The Pope at War
The Pope at War
Based on newly opened Vatican archives, a groundbreaking, explosive, and riveting book about Pope Pius XII and his actions during World War II, including how he responded to the Holocaust, by the Pulitzer Prize-winning author of The Pope and Mussolini.
"Spellbinding" - The Boston Globe
When Pope Pius XII died in 1958, his papers were sealed in the Vatican Secret Archives, leaving unanswered questions about what he knew and did during World War II. Those questions have only grown and festered, making Pius XII one of the most controversial popes in Church history, especially now as the Vatican prepares to canonize him.
In 2020, Pius XII’s archives were finally opened, and David I. Kertzer–widely recognized as one of the world’s leading Vatican scholars–has been mining this new material ever since, revealing how the pope came to set aside moral leadership in order to preserve his church’s power.
Based on thousands of never-before-seen documents not only from the Vatican, but from archives in Italy, Germany, France, Britain, and the United States, The Pope at War paints a new, dramatic portrait of what the pope did and did not do as war enveloped the continent and as the Nazis began their systematic mass murder of Europe’s Jews. The book clears away the myths and sheer falsehoods surrounding the pope’s actions from 1939 to 1945, showing why the pope repeatedly bent to the wills of Hitler and Mussolini.

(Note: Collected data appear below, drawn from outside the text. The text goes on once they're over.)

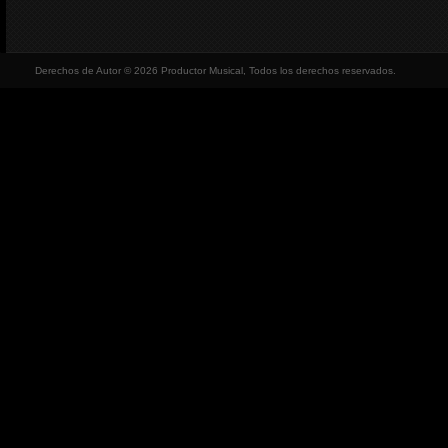
Derechos de Autor © 2026 Productor Musical, Todos los derechos reservados.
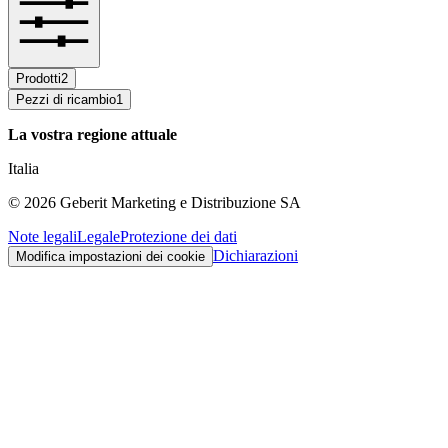
Prodotti
2
Pezzi di ricambio
1
La vostra regione attuale
Italia
©
2026
Geberit Marketing e Distribuzione SA
Note legali
Legale
Protezione dei dati
Dichiarazioni
Modifica impostazioni dei cookie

Just as Kertzer’s Pulitzer Prize-winning The Pope and Mussolini became the definitive book on Pope Pius XI and the Fascist regime, The Pope at War is destined to become the most influential account of his successor, Pius XII, and his relations with Mussolini and Hitler. Kertzer shows why no full understanding of the course of World War II is complete without knowledge of the dramatic, behind-the-scenes role played by the pope. “This remarkably researched book is replete with revelations that deserve the adjective ‘explosive,’” says Kevin Madigan, Winn Professor of Ecclesiastical History at Harvard University. “The Pope at War is a masterpiece.”
Publishers Weekly writes: drawing on recently unsealed documents from the Vatican archives, Pulitzer winner Kertzer (The Pope and Mussolini) delivers a devastating look at how Pope Pius XII put the preservation of the Catholic Church ahead of “courageous moral leadership” during WWII. The new evidence includes notes from secret meetings between Pius XII and a Nazi envoy that centered on the treatment of German Catholics while ignoring the invasion of Poland and other matters, and reports from the pope’s nuncios across Europe that reveal just how much he knew about the Holocaust. Kertzer also reveals that when tensions arose between Italian Fascists and the Vatican newspaper L’Osservatore Romano, the pope ordered it not to publish articles that were “in apparent contrast with the supreme interests of the country.” Despite the urgent pleas of priests, rabbis, and Allied diplomats, Pius XII refused to condemn “the Nazis’ ongoing extermination of Europe’s Jews,” including the deportation of more than 1,000 Roman Jews to Auschwitz in 1943 (only 16 survived). Kertzer acknowledges that Pius XII initially had legitimate concerns that the Axis dictators would soon be in control of Europe, and therefore needed to tread lightly, but as the tide turned and evidence of atrocities mounted, his approach never changed. “As a moral leader,” Kertzer concludes, “Pius XII must be judged a failure.” Scrupulous and authoritative, this is a damning case built by a master prosecutor.